Faschismus ist keine Meinung – Faschismus ist ein Verbrechen
Von Nasser Ahmed (in Zusammenarbeit mit unseren BündnispartnerInnen gegen rechts)
Taten gehen Worte voran: während über 14 Jahre hinweg Mitglieder der rassistischen Terrorgruppe »Nationalsozialistischer Untergrund« (NSU) nach derzeitigen Erkenntnissen in den letzten vierzehn Jahren unbehelligt zehn Menschen ermordet und zahlreiche Anschläge verübt haben, wird die Buchliste von rechtspopulistischen Bestsellern wie Sarrazin und Anderen angeführt, werden Rassismus und Diskriminierung von breiten Teilen der Gesellschaft getragen. Die Illusion, es gäbe eine demokratietragende Mitte einerseits und extremistische Ränder (rechts gleich links) andererseits leugnet diskriminierende und demokratiefeindliche Strömungen großer Gesellschaftsteile. Eine weitere Lähmung wichtiger demokratieförderlicher Kräfte bedeutet die Einführung der sog. „Extremismusklausel“, mit der eine vermeintliche „gesellschaftliche Mitte“ vor der angeblichen Bedrohung antifaschistischer Organisationen geschützt werden soll. U.a. aufgrund dieses Generalverdachtes muss die Extremismusklausel abgeschafft werden.

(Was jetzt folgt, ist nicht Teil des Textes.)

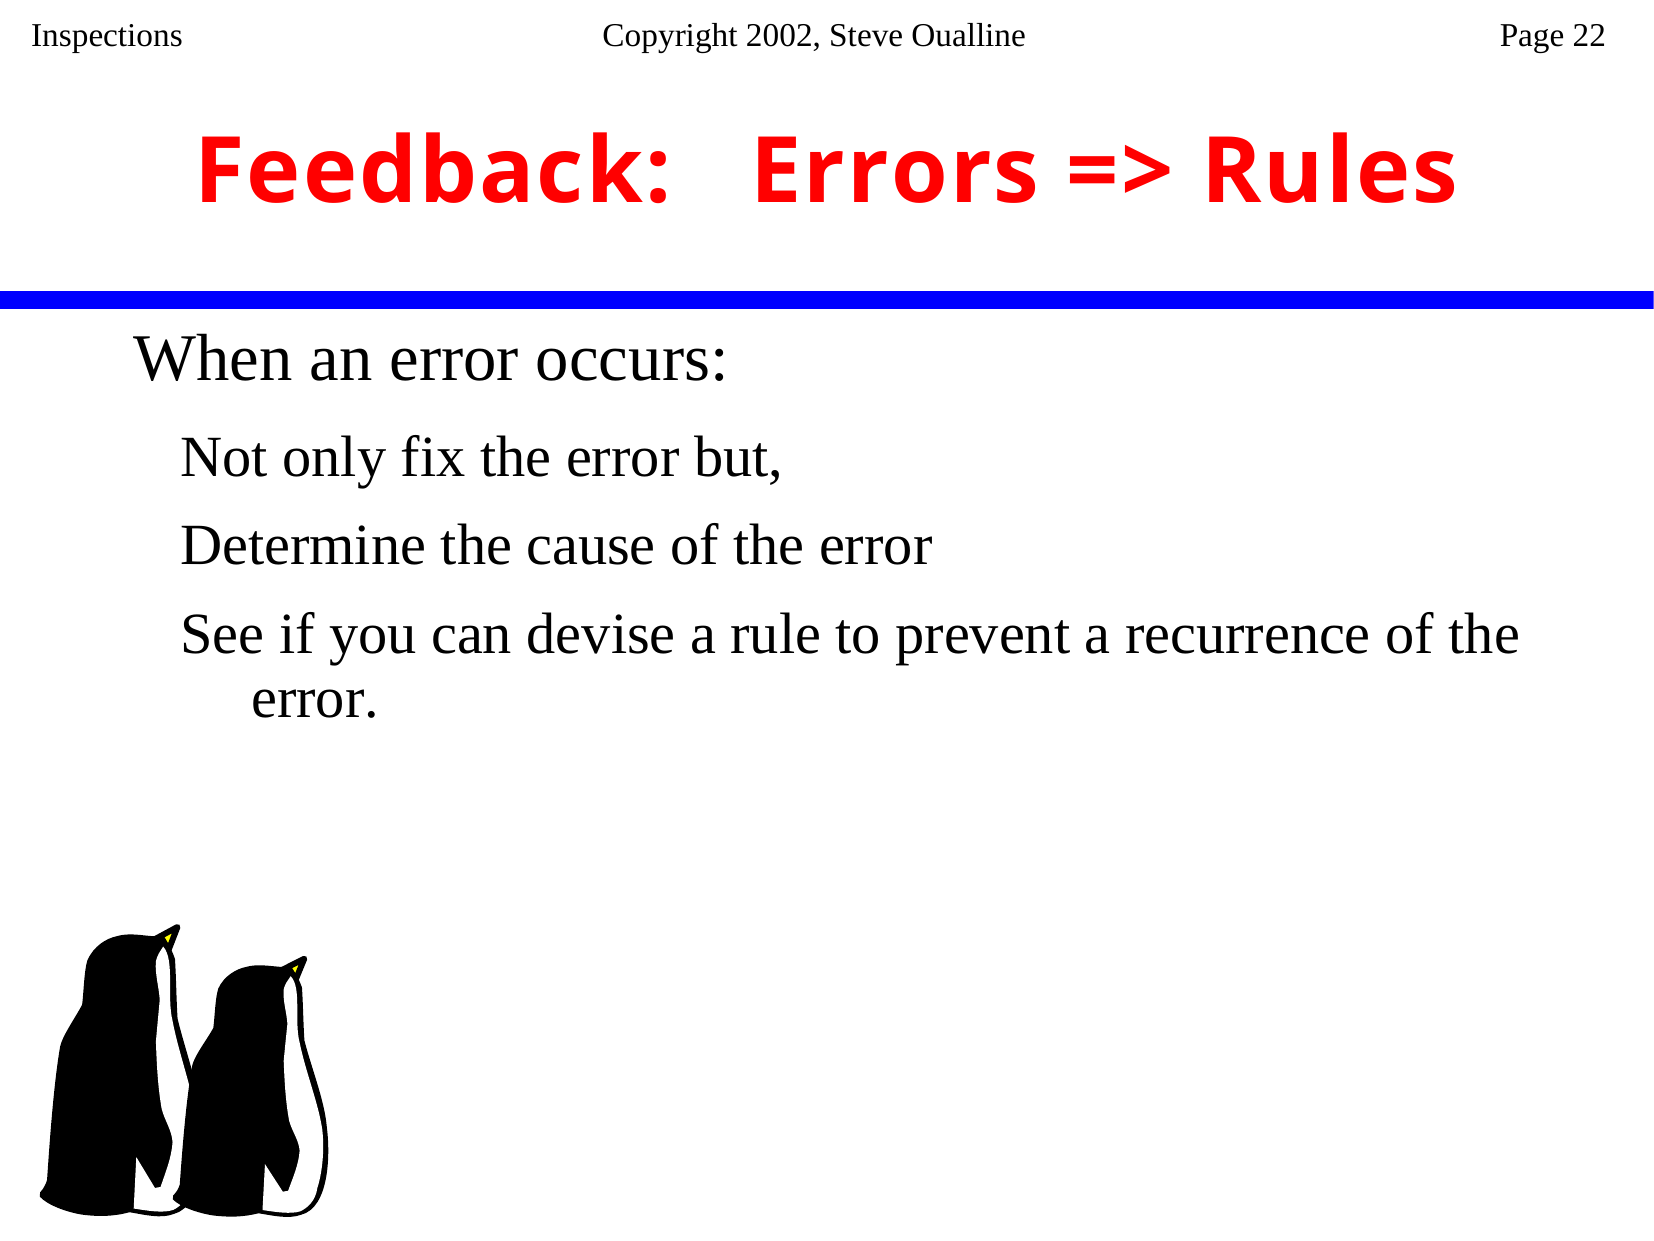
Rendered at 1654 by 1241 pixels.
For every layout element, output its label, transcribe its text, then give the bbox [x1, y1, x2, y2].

title Feedback: Errors => Rules [121, 60, 1534, 275]
list When an error occurs: Not only fix the error but, Determine the cause of the error See if you can devise a rule to prevent a recurrence of the error. [121, 321, 1534, 919]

Die Fehlannahme einer „gesellschaftlichen Mitte“ in Verbindung mit rechtspopulistischer Propaganda schafft nicht nur den Nährboden für Alltagsrassismus, sondern darüber hinaus die Atmosphäre für Neonazistische Gewalttaten. Deren Aufklärung widmen die zuständigen Behörden unserer Erfahrung nach geringe bis keine Aufmerksamkeit: zu sehr scheinen der Verfassungsschutz mit seinen „V-Leuten“ und andere staatliche Organe in die rechtsextreme Szene verstrickt zu sein. Dabei liegen die Fakten seit Jahren auf dem Tisch: Allein in Nürnberg fielen dem Rassenwahn der NSU drei der deutschlandweit zehn Menschen zum Opfer. Wir fordern eine unverzügliche und lückenlose Aufklärung, auch über die Rolle der Geheimdienste und insbesondere des Verfassungsschutzes, ggf. dessen Abschaffung. Es kann nicht angehen, daß wir aus unseren Steuergeldern rechtsradikale Parteien und Organisationen durch das V-Leute-Wesen und die Parteifinanzierung bezahlen.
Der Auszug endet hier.